I, being of no vocal talent, have chosen to join an aerobics class. Don’t get too excited. It is an aerobics class for the mind. In one class we are discussing the economic history of our world and how it affects every day social interactions. And in the second class we are discussing the United States Constitution and how it is either influencing or being influenced by today’s political climate and everyday events. I know half of you just fell asleep. A more accurate description of these seminars might be a collection place for a bunch of overly opinionated, overly zealous political junkies, and rather un-shy vocal friends to gather and argue semantics of constitution law and economic principles for an hour or two a couple of times a week. The real pleasure of these group meetings is that at the end of the meeting everyone is still friendly and the extremes of conflicting opinions are forgotten until the next gathering. Anyone that has ever had to put up with any of my diatribes is well aware of the fact that I often have an opinion and it is quite pleasant to gather with like minded purveyors of personal intelligence even if they do not see everything through my eyes. Our constitution class was very vocal and almost heated at times. It had opinions from the far right Tea Party wacco fringe to a professed communist or at least a socialist. Yet at the end of the discussion group everyone was still smiling and eagerly awaiting our next meeting and lively discussion. As our moderator explained at the end of our group gathering, “It is a time to exercise our minds and understand that we can disagree with opinions with out being disagreeable.”

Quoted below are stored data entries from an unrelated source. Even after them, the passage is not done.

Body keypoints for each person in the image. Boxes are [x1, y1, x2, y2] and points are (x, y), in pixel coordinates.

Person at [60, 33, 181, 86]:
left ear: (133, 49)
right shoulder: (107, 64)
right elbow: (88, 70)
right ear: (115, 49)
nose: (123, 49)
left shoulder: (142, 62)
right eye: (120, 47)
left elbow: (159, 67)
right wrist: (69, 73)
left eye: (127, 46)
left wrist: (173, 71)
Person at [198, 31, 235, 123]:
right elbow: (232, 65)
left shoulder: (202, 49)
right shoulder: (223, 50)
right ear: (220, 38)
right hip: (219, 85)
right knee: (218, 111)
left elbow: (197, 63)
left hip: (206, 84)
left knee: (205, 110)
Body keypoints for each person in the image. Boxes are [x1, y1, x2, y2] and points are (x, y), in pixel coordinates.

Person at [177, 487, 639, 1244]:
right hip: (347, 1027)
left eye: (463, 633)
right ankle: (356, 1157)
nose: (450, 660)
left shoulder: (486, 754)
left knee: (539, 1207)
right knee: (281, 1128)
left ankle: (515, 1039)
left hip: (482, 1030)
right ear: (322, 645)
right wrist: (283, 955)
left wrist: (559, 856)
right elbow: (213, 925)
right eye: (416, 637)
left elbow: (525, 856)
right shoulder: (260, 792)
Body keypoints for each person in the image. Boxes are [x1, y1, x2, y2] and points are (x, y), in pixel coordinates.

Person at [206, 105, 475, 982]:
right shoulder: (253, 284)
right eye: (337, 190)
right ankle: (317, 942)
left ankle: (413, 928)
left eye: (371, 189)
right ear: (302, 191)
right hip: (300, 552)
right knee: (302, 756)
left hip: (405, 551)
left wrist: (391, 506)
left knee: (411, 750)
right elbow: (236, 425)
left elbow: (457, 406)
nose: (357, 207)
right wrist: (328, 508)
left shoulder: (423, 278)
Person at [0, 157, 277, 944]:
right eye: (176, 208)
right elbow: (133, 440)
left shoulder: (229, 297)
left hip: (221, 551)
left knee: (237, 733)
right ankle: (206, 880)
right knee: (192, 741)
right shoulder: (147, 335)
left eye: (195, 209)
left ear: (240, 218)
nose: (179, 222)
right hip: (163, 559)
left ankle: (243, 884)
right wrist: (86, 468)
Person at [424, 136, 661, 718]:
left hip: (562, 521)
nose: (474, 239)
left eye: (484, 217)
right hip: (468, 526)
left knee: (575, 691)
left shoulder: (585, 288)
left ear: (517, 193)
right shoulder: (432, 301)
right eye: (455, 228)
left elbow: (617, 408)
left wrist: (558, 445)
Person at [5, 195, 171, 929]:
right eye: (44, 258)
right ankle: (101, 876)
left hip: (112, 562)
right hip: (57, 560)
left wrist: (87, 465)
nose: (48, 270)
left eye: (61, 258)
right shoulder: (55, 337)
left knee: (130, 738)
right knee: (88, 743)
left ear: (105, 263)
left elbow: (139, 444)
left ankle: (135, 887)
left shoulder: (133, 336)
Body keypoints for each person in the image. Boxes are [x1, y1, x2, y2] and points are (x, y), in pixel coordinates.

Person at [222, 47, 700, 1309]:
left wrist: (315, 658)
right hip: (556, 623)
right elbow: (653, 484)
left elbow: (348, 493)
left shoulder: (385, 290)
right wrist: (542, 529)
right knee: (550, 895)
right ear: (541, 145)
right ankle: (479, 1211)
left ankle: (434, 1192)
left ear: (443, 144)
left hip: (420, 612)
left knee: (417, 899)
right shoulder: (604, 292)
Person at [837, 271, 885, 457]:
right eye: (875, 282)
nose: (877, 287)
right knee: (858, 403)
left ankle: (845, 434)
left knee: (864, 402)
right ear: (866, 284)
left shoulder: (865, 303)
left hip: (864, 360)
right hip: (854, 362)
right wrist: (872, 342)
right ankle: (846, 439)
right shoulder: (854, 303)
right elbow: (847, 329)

I have only covered a very small over view of our schedule at our new winter home. They may be two very important aspects of our life here, but by far not the only items we place on our rather full social calendar. I have not mentioned the dinners we have scheduled, the symphonic concerts we have already attended and plan on attending in the near future, nor have I mentioned the evening personal social schedule we are filling up each day. There is literally not a free day on our calendar in the foreseeable future and we have a list of things and places we want to add to our schedule when we find a time squeeze them onto calendar. I hope that sometime in the future I will be able to take PC in hand and again report our active status. I hope it will be enjoyable for you to read and I know it will be a necessity for me help remember all that we have done as we rest in the desert for the winter.